Hypothèse alternative : l’accès lexical

Portant sur l’étude du rôle de la terminaison en français, plusieurs expériences ont apportées confirmation de l’implication des informations de genre lors de l’accès aux représentations lexicales sans toutefois en définir avec précision la localisation temporelle. Ainsi, Colé, Pynte & Andriamamonjy (2003) ont examiné le rôle des indices de genre portés par les terminaisons lors du processus de lecture. Via une tâche de décision lexicale, les auteurs ont dans un premier temps trouvés une interaction entre la valeur prédictive de la terminaison (PVE) et la fréquence d’occurrence du mot dans le lexique : pour les items de basse fréquence, les temps de décision lexicale étaient plus courts lorsque la fin du mot était un bon indice de genre plutôt que lorsque ça ne l’était pas (ce qui ne fut pas trouvé pour les mots de haute fréquence). Ce qui impliquerait que l’information de genre convoyée par la terminaison a un impact réel sur la vitesse d’accès au lexique. Une deuxième tâche de décision lexicale apportait quelques précisions supplémentaires : il existerait deux types de régularités orthographiques susceptibles d’influencer les temps de décision lexicale, la première permettant la prédiction du genre à partir de la terminaison et la seconde prédisant la dernière lettre du mot à partir du genre.
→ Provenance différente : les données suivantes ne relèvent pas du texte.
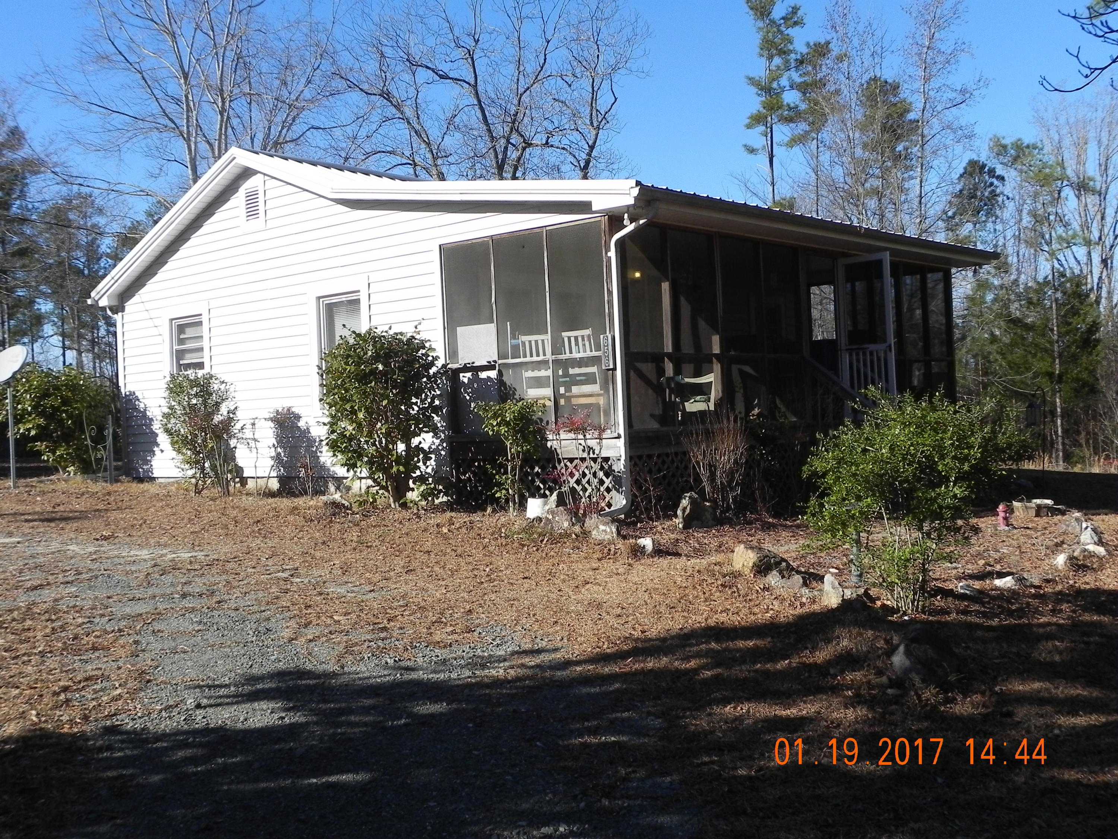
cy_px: 420
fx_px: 1195
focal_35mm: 37
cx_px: 559
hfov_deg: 50.1
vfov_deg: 38.7
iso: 160
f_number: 5.6
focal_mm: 6.6
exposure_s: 1/594
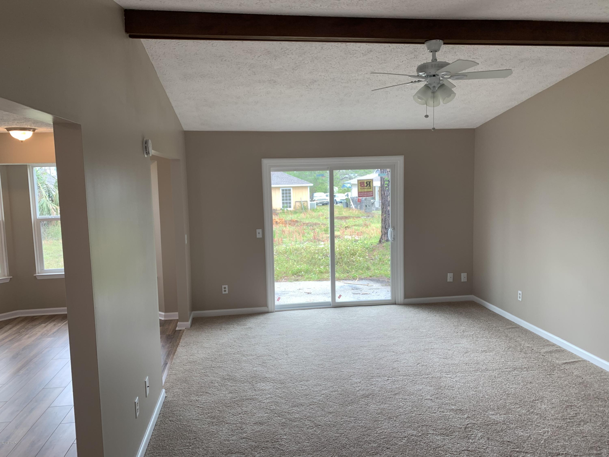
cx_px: 304
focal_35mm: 26
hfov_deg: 67.3
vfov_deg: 53.1
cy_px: 228
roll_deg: +0.9
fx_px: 457
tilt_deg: -5.1
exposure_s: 1/120
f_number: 1.8
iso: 40
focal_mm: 4.25
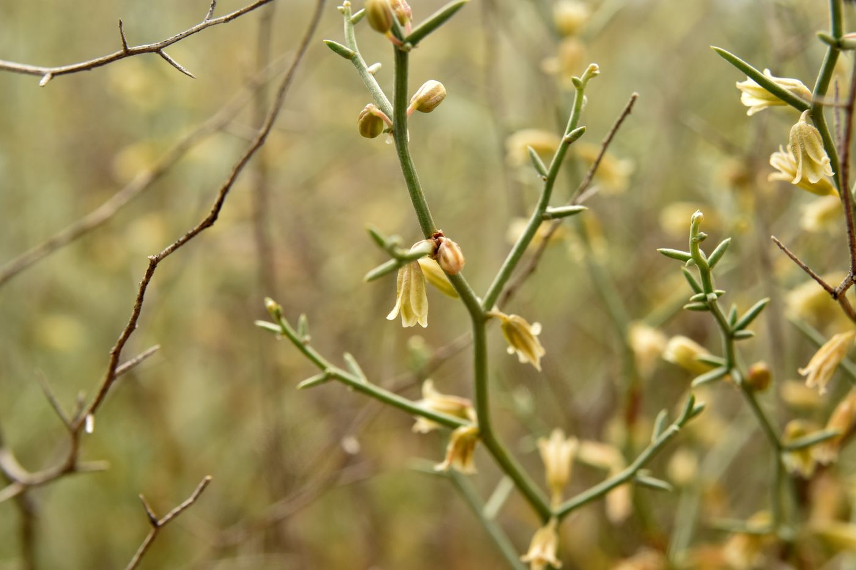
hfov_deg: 27.0
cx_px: 428
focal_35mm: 75
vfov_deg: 18.2
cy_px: 285
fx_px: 1783
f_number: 10
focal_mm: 50
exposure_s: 1/320
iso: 250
C’est seulement grâce à un paradigme d’enregistrement du mouvement des yeux (Pynte, Kennedy & Murray, 1991 ; pour une revue voir Rayner, 1998) sur des mots amorcés par des articles définis accordés en genre (le et la), que les auteurs étaient arrivés à l’hypothèse finale selon laquelle, chez les locuteurs français lors du processus d’identification de mots, l’information de genre serait encodée dans le lexique mental à différents niveaux : à un stade pré-lexical, à un stade lexical et à niveau post-lexical

Dans une autre étude portant sur la fréquence d’occurrence, Taft et Meunier (1998), avaient eux aussi démontrés que la terminaison du nom avait une incidence sur la catégorisation en genre des items qui cette fois ci ne dépendait pas de l’effet de fréquence. Cette observation, associée au phénomène selon lequel les locuteurs éprouvent une plus grande difficulté à catégoriser les noms dont l’article ne porte aucune indication de genre (e.g. l’article défini élidé l’), avait amené les auteurs à poser le modèle de dual source : l’extraction de se baserait d’abord sur l’information lexicale que représente l’article, puis sur les indices orthographiques et phonologiques en provenance de la terminaison qui seraient employés dans le but de confirmer le genre préalablement activé.
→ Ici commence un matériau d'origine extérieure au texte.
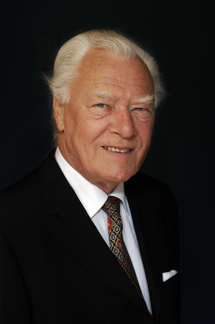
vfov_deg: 27.0
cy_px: 162
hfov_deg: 18.1
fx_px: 673
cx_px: 108
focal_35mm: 75
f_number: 2.8
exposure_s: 1/40
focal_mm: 50
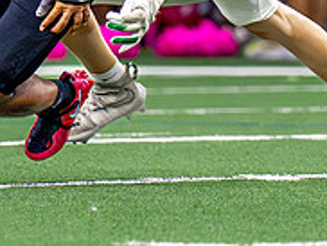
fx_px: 11909
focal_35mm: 1259
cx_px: 202
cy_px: -179
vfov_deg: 1.2
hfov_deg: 1.6
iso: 5000
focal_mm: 159
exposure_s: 1/2000
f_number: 2.8
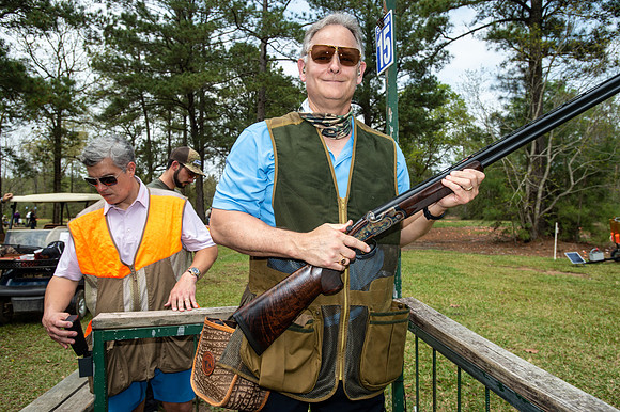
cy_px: 206
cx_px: 310
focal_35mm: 25
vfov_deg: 51.2
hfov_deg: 71.5
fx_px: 430
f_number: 6.3
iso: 125
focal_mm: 25
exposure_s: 1/200
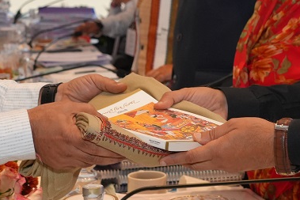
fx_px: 1142
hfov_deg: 15.0
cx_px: 170
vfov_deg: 10.0
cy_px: 15
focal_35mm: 137
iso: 2000
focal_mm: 37
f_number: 5.6
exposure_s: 1/200
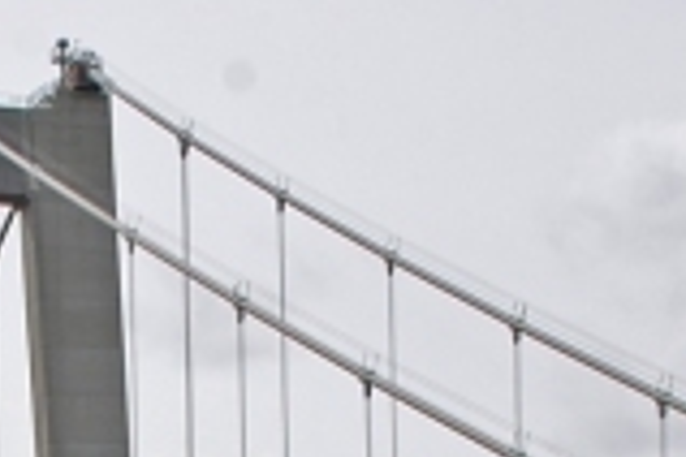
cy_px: 1149
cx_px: -104
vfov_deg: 6.6
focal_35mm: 196
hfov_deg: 10.3
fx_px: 3735
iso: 100
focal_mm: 26
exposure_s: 1/100
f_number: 11
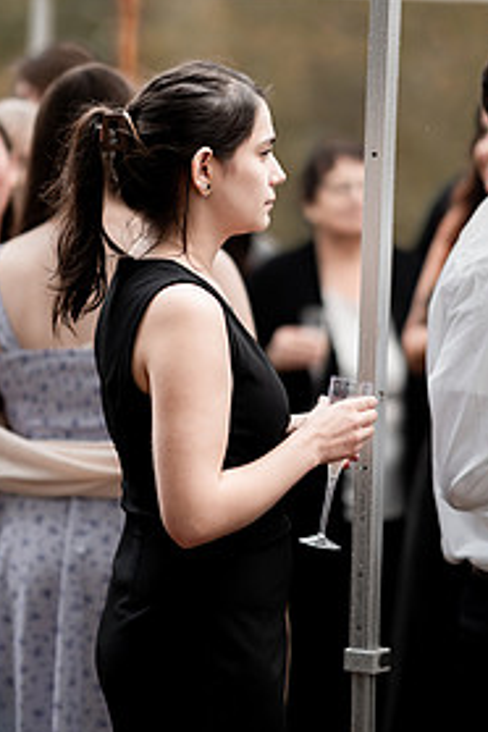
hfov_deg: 10.0
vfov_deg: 15.0
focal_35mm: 137
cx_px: 270
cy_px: 331
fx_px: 2785
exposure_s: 1/1000
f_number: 1.4
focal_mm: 85
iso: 200
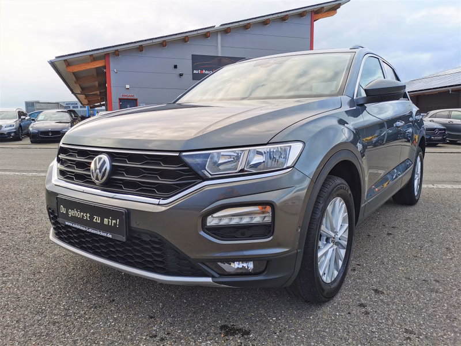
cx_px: 230
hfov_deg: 65.3
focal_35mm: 27
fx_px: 360
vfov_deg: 51.4
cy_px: 173
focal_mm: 5.58
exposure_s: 1/240
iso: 50
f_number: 1.8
Pour conclure, les évidences qu’en à l’existence d’un effet de genre lors de l’accès au lexique sont nombreuses et relativement fortes, puisque supportées par des études menées dans plusieurs langues et selon diverses procédures expérimentales. Toutefois, deux hypothèses principales quant à la temporalité de l’extraction et de l’influence des informations de genre ont été proposées pour interpréter cet effet. Selon le premier modèle, les informations de genre ne seraient disponibles qu’après la sélection lexicale. Alternativement, certains auteurs soutiennent que l’effet de genre aurait une origine pré-lexicale, et par là même pourrait intervenir lors de la pré-activation des candidats stockés dans le lexique mental. Le débat concernant le décours temporel du processus de traitement du genre grammatical reste donc entièrement ouvert.